Mulher é investigada por fingir ser Juíza em Itapiranga, Oeste de Santa Catarina
Uma das vítimas teve um prejuízo de aproximadamente R$ 5 mil.
• Atualizado
Uma mulher de 31 anos é investigada pela Polícia Civil de Santa Catarina (PC) após se passar por juíza federal e policial civil para aplicar golpes em vítimas no município de Itapiranga, no Oeste catarinense. Na tarde desta segunda-feira (19), a suspeita foi alvo de um mandado de busca e apreensão, que resultou na coleta de diversos materiais utilizados, segundo a investigação, para dar credibilidade ao esquema criminoso.
De acordo com a PC, a mulher reside em Itapiranga há cerca de quatro meses e é natural do Pará, região Norte do Brasil.

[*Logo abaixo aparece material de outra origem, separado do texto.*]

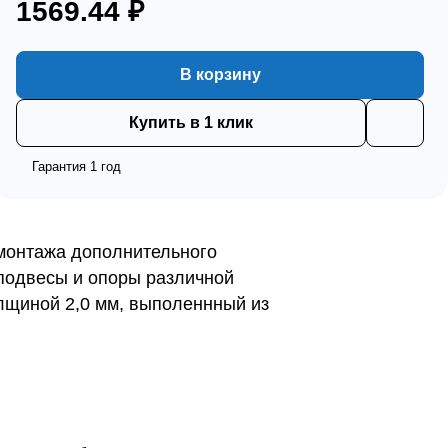
1569.44 ₽
В корзину
Купить в 1 клик
Гарантия 1 год
монтажа дополнительного
подвесы и опоры различной
лщиной 2,0 мм, выполеннный из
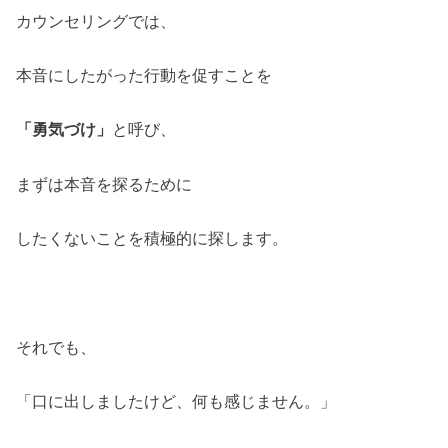
カウンセリングでは、
本音にしたがった行動を促すことを
「勇気づけ」
と呼び、
まずは本音を探るために
したくないことを積極的に探します。
それでも、
「口に出しましたけど、何も感じません。」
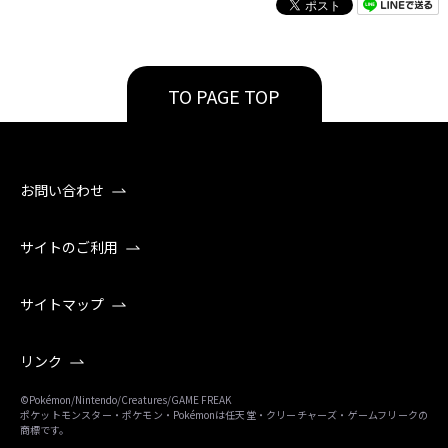
TO PAGE TOP
お問い合わせ
サイトのご利用
サイトマップ
リンク
©Pokémon/Nintendo/Creatures/GAME FREAK
ポケットモンスター・ポケモン・Pokémonは任天堂・クリーチャーズ・ゲームフリークの
商標です。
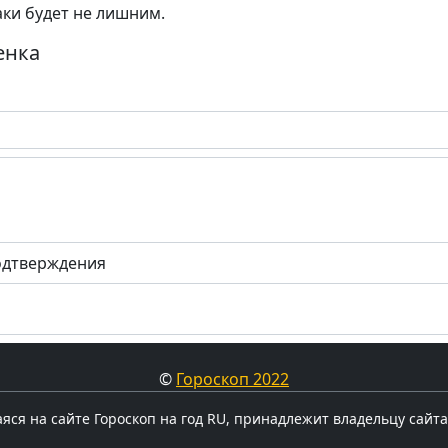
аки будет не лишним.
енка
одтверждения
©
Гороскоп 2022
ся на сайте Гороскоп на год RU, принадлежит владельцу сайта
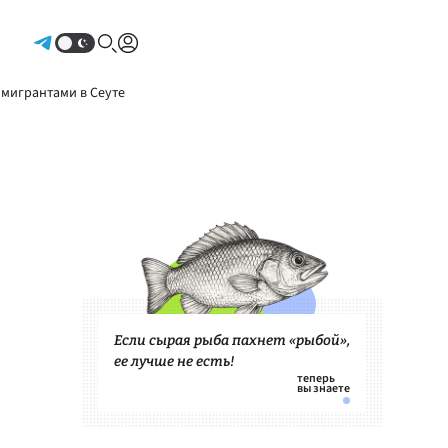
Авторизоваться
 мигрантами в Сеуте
Если сырая рыба пахнет «рыбой»,
ее лучше не есть!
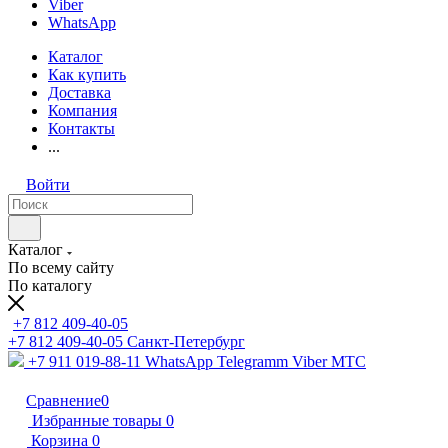
Viber
WhatsApp
Каталог
Как купить
Доставка
Компания
Контакты
...
Войти
Каталог
По всему сайту
По каталогу
+7 812 409-40-05
+7 812 409-40-05
Санĸт-Петербург
+7 911 019-88-11
WhatsApp Telegramm Viber МТС
Сравнение
0
Избранные товары
0
Корзина
0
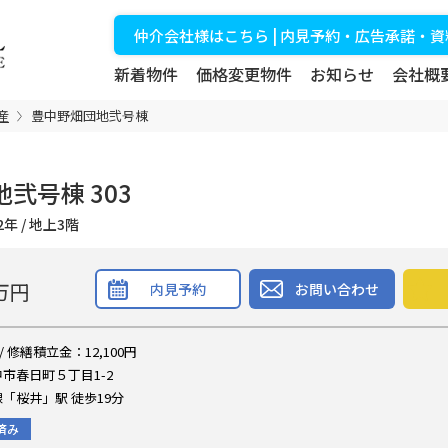
仲介会社様はこちら | 内見予約・広告承諾・
新着物件
価格変更物件
お知らせ
会社概
産
豊中野畑団地弐号棟
弐号棟 303
築42年 / 地上3階
万円
内見予約
お問い合わせ
/ 修繕積立金：12,100円
市春日町５丁目1-2
「桜井」駅 徒歩19分
済み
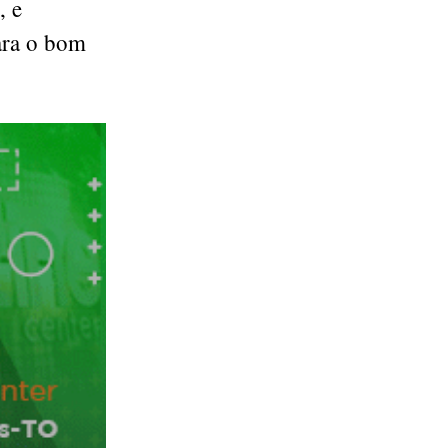
, e
ara o bom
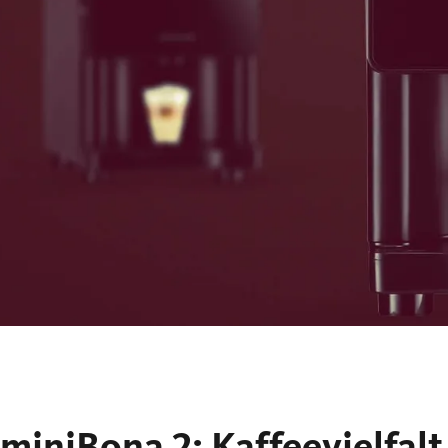
miniBona 2: Kaffeevielfal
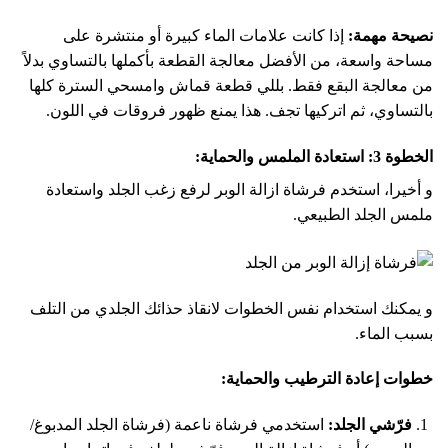
نصيحة مهمة:
إذا كانت علامات الماء كبيرة أو منتشرة على
مساحة واسعة، من الأفضل معالجة القطعة بأكملها بالتساوي بدلاً
من معالجة البقع فقط. بللي قطعة قماش وامسحي السترة كلها
بالتساوي، ثم اتركيها تجف. هذا يمنع ظهور فروقات في اللون.
الخطوة 3: استعادة الملمس والحماية:
و أخيرا، استخدم فرشاة ازالة الوبر لرفع زغب الجلد واستعادة
ملمس الجلد الطبيعي.
و يمكنك استخدام نفس الخطوات لانقاذ حذائك الجلدي من التلف
بسبب الماء.
خطوات إعادة الترطيب والحماية:
فرّشي الجلد:
استخدمي فرشاة ناعمة (فرشاة الجلد المدبوغ/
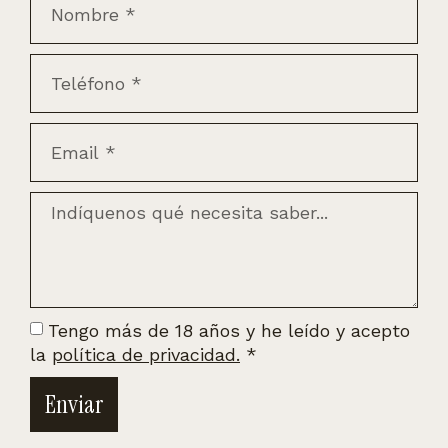
Tengo más de 18 años y he leído y acepto
la
política de privacidad.
*
Enviar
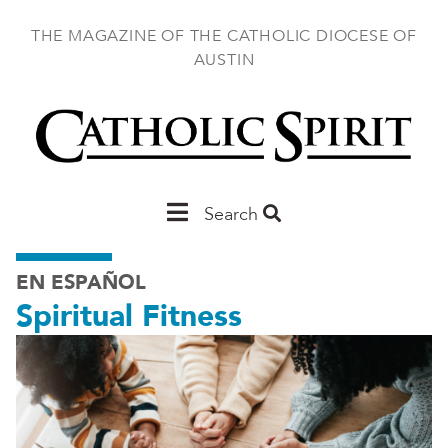
Skip
to
THE MAGAZINE OF THE CATHOLIC DIOCESE OF
main
AUSTIN
content
Main
Search
Austin
EN ESPAÑOL
Spiritual Fitness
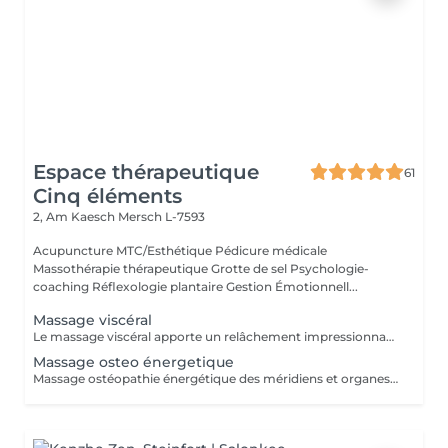
Espace thérapeutique
61
Cinq éléments
2, Am Kaesch
Mersch L-7593
Acupuncture MTC/Esthétique Pédicure médicale
Massothérapie thérapeutique Grotte de sel Psychologie-
coaching Réflexologie plantaire Gestion Émotionnell...
Massage viscéral
Le massage viscéral apporte un relâchement impressionnant de nombreuses tensions liées à la digestion et à certains maux de dos. Quels sont les bienfaits du massage viscéral ? > Une action apaisante, relaxante et déstressante. > Une paix intérieure intense. > Une régulation des tensions internes qui favorise l'homéostasie (capacité du corps à se guérir). > Une amélioration de notre état général grâce à une meilleure production et circulation du LCR (Liquide Céphalo-rachidien. > Une amélioration de la circulation énergétique entre le haut et la bas du corps.
Massage osteo énergetique
Massage ostéopathie énergétique des méridiens et organes. Blocage de l'auto-guérison et du mieux-être. Prise en charge phytotherapeutique associé.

As investigações apontam que ela abordava as vítimas pessoalmente, apresentando-se como juíza federal e afirmando ter influência em investigações e processos judiciais.
Suspeita também se passava por Policial Civil para aplicar golpes
Segundo o delegado responsável pelo caso, Fabiano Andrade, a suspeita abordava as vítimas pessoalmente, e depois iniciava as negociações financeiras. Em alguns casos, ela também se identificava falsamente como policial civil, prometendo facilitar processos de regularização de terras, documentação de veículos e concessão de aposentadorias. Em um dos áudios disponibilizados pela PCSC, a mulher afirma sua posição para uma vítima.
“Não se preocupe que nós somos de confiança, tá? Pode perguntar pra ‘Nega’. Eu sou juíza, inclusive. Esse meu amigo é um promotor. Pode ficar tranquilo, ‘Boca’. Pode perguntar pra ‘Nega’ a nossa procedência”, diz.
Ainda conforme a PCSC, uma das vítimas teve um prejuízo de aproximadamente R$ 5 mil.
Suspeita usava distintivo da Justiça Federal para se passar por Juíza

A PC encontrou na casa da suspeita um distintivo da Justiça Federal, duas pistolas, cinco aparelhos celulares, um notebook e uma pasta com documentos pessoais e contratos, possivelmente relacionados a outras vítimas do esquema.
Segundo a Polícia, a investigação segue em andamento. Até o momento, a mulher não foi presa, mas está submetida a medidas cautelares, incluindo a proibição de manter contato com as vítimas. A Polícia Civil apura ainda se a investigada contou com a participação de outras pessoas no esquema criminoso.